Collected data:

_____

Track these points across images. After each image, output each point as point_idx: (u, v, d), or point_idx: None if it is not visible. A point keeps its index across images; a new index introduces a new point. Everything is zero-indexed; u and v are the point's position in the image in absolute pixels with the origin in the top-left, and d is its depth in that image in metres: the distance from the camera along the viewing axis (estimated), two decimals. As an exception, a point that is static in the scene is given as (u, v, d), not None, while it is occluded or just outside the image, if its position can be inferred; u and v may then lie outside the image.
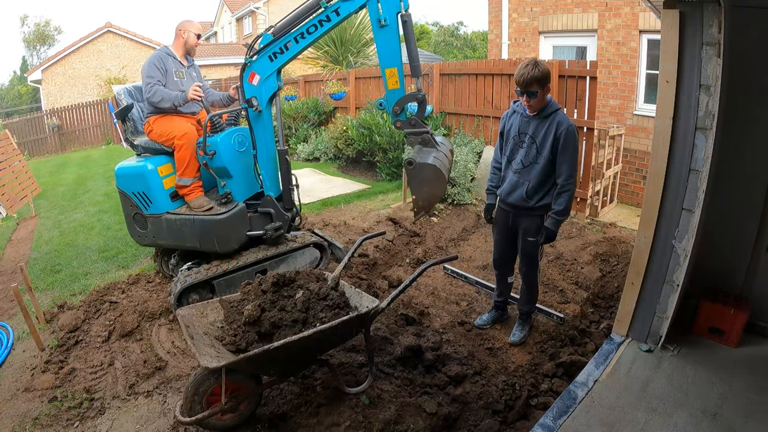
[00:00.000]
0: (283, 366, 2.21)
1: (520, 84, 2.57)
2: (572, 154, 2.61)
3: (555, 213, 2.66)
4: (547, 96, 2.64)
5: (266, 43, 2.89)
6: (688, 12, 2.08)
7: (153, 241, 3.47)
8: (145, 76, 3.25)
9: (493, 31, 8.03)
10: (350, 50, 10.25)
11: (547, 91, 2.59)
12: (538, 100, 2.60)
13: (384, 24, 2.61)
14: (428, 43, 24.87)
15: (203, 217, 3.25)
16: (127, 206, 3.42)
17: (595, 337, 2.93)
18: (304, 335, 2.00)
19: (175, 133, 3.26)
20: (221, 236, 3.24)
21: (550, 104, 2.66)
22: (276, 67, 2.96)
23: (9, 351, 2.98)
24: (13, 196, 6.69)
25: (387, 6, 2.59)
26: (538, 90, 2.54)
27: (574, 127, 2.62)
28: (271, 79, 3.00)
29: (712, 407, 2.07)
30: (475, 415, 2.33)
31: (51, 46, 31.51)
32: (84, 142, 15.25)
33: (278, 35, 2.86)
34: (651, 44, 5.84)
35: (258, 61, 2.97)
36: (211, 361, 1.89)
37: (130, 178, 3.33)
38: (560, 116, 2.62)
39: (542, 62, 2.56)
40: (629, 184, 6.15)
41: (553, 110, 2.64)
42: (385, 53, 2.66)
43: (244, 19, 23.36)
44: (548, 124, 2.62)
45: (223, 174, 3.31)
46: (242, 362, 1.95)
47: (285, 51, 2.89)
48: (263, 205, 3.41)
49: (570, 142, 2.58)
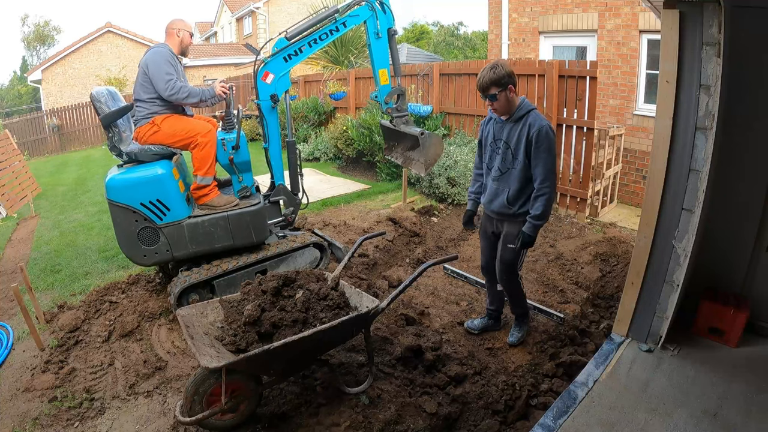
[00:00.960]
0: (284, 366, 2.21)
1: (478, 88, 2.54)
2: (546, 156, 2.51)
3: (531, 217, 2.57)
4: (517, 98, 2.57)
5: (282, 46, 3.23)
6: (688, 12, 2.08)
7: (164, 256, 3.17)
8: (164, 72, 3.09)
9: (493, 31, 8.03)
10: (350, 50, 10.26)
11: (510, 92, 2.51)
12: (501, 103, 2.52)
13: (379, 36, 3.34)
14: (428, 43, 24.88)
15: (239, 211, 3.26)
16: (128, 222, 3.04)
17: (595, 337, 2.93)
18: (304, 335, 2.00)
19: (198, 130, 3.17)
20: (258, 226, 3.34)
21: (522, 106, 2.57)
22: (290, 67, 3.30)
23: (9, 351, 2.98)
24: (13, 196, 6.69)
25: (382, 22, 3.33)
26: (497, 92, 2.47)
27: (548, 126, 2.52)
28: (285, 77, 3.33)
29: (712, 407, 2.07)
30: (475, 415, 2.33)
31: (51, 46, 31.53)
32: (84, 142, 15.26)
33: (294, 40, 3.22)
34: (651, 44, 5.84)
35: (273, 62, 3.25)
36: (211, 361, 1.89)
37: (137, 187, 3.01)
38: (532, 117, 2.53)
39: (503, 64, 2.50)
40: (629, 184, 6.15)
41: (525, 112, 2.55)
42: (379, 58, 3.38)
43: (244, 19, 23.36)
44: (521, 126, 2.55)
45: (245, 168, 3.43)
46: (242, 362, 1.95)
47: (299, 53, 3.28)
48: (275, 194, 3.59)
49: (542, 144, 2.49)
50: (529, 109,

_____

The task: For this exercise, return the data above exactly and leave every picture out.

Result for this task:
Track these points across images. After each image, output each point as point_idx: (u, v, d), or point_idx: None if it is not visible. A point keeps its index across images; a new index introduces a new point. Everything is zero-indexed; u and v are the point's position in the image in absolute pixels with the origin in the top-left, and d is its depth in that image in metres: the distance from the camera along the viewing axis (estimated), two decimals. As an exception, a point that is static in the scene is given as (u, v, d), not None, while it is occluded or just outside the image, if its position can be inferred; u and v may then lie outside the image.
[00:00.000]
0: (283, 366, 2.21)
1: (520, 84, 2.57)
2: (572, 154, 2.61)
3: (555, 213, 2.66)
4: (547, 96, 2.64)
5: (266, 43, 2.89)
6: (688, 12, 2.08)
7: (153, 241, 3.47)
8: (145, 76, 3.25)
9: (493, 31, 8.03)
10: (350, 50, 10.25)
11: (547, 91, 2.59)
12: (538, 100, 2.60)
13: (384, 24, 2.61)
14: (428, 43, 24.87)
15: (203, 217, 3.25)
16: (127, 206, 3.42)
17: (595, 337, 2.93)
18: (304, 335, 2.00)
19: (175, 133, 3.26)
20: (221, 236, 3.24)
21: (550, 104, 2.66)
22: (276, 67, 2.96)
23: (9, 351, 2.98)
24: (13, 196, 6.69)
25: (387, 6, 2.59)
26: (538, 90, 2.54)
27: (574, 127, 2.62)
28: (271, 79, 3.00)
29: (712, 407, 2.07)
30: (475, 415, 2.33)
31: (51, 46, 31.51)
32: (84, 142, 15.25)
33: (278, 35, 2.86)
34: (651, 44, 5.84)
35: (258, 61, 2.97)
36: (211, 361, 1.89)
37: (130, 178, 3.33)
38: (560, 116, 2.62)
39: (542, 62, 2.56)
40: (629, 184, 6.15)
41: (553, 110, 2.64)
42: (385, 53, 2.66)
43: (244, 19, 23.36)
44: (548, 124, 2.62)
45: (223, 174, 3.31)
46: (242, 362, 1.95)
47: (285, 51, 2.89)
48: (263, 205, 3.41)
49: (570, 142, 2.58)
[00:00.960]
0: (284, 366, 2.21)
1: (478, 88, 2.54)
2: (546, 156, 2.51)
3: (531, 217, 2.57)
4: (517, 98, 2.57)
5: (282, 46, 3.23)
6: (688, 12, 2.08)
7: (164, 256, 3.17)
8: (164, 72, 3.09)
9: (493, 31, 8.03)
10: (350, 50, 10.26)
11: (510, 92, 2.51)
12: (501, 103, 2.52)
13: (379, 36, 3.34)
14: (428, 43, 24.88)
15: (239, 211, 3.26)
16: (128, 222, 3.04)
17: (595, 337, 2.93)
18: (304, 335, 2.00)
19: (198, 130, 3.17)
20: (258, 226, 3.34)
21: (522, 106, 2.57)
22: (290, 67, 3.30)
23: (9, 351, 2.98)
24: (13, 196, 6.69)
25: (382, 22, 3.33)
26: (497, 92, 2.47)
27: (548, 126, 2.52)
28: (285, 77, 3.33)
29: (712, 407, 2.07)
30: (475, 415, 2.33)
31: (51, 46, 31.53)
32: (84, 142, 15.26)
33: (294, 40, 3.22)
34: (651, 44, 5.84)
35: (273, 62, 3.25)
36: (211, 361, 1.89)
37: (137, 187, 3.01)
38: (532, 117, 2.53)
39: (503, 64, 2.50)
40: (629, 184, 6.15)
41: (525, 112, 2.55)
42: (379, 58, 3.38)
43: (244, 19, 23.36)
44: (521, 126, 2.55)
45: (245, 168, 3.43)
46: (242, 362, 1.95)
47: (299, 53, 3.28)
48: (275, 194, 3.59)
49: (542, 144, 2.49)
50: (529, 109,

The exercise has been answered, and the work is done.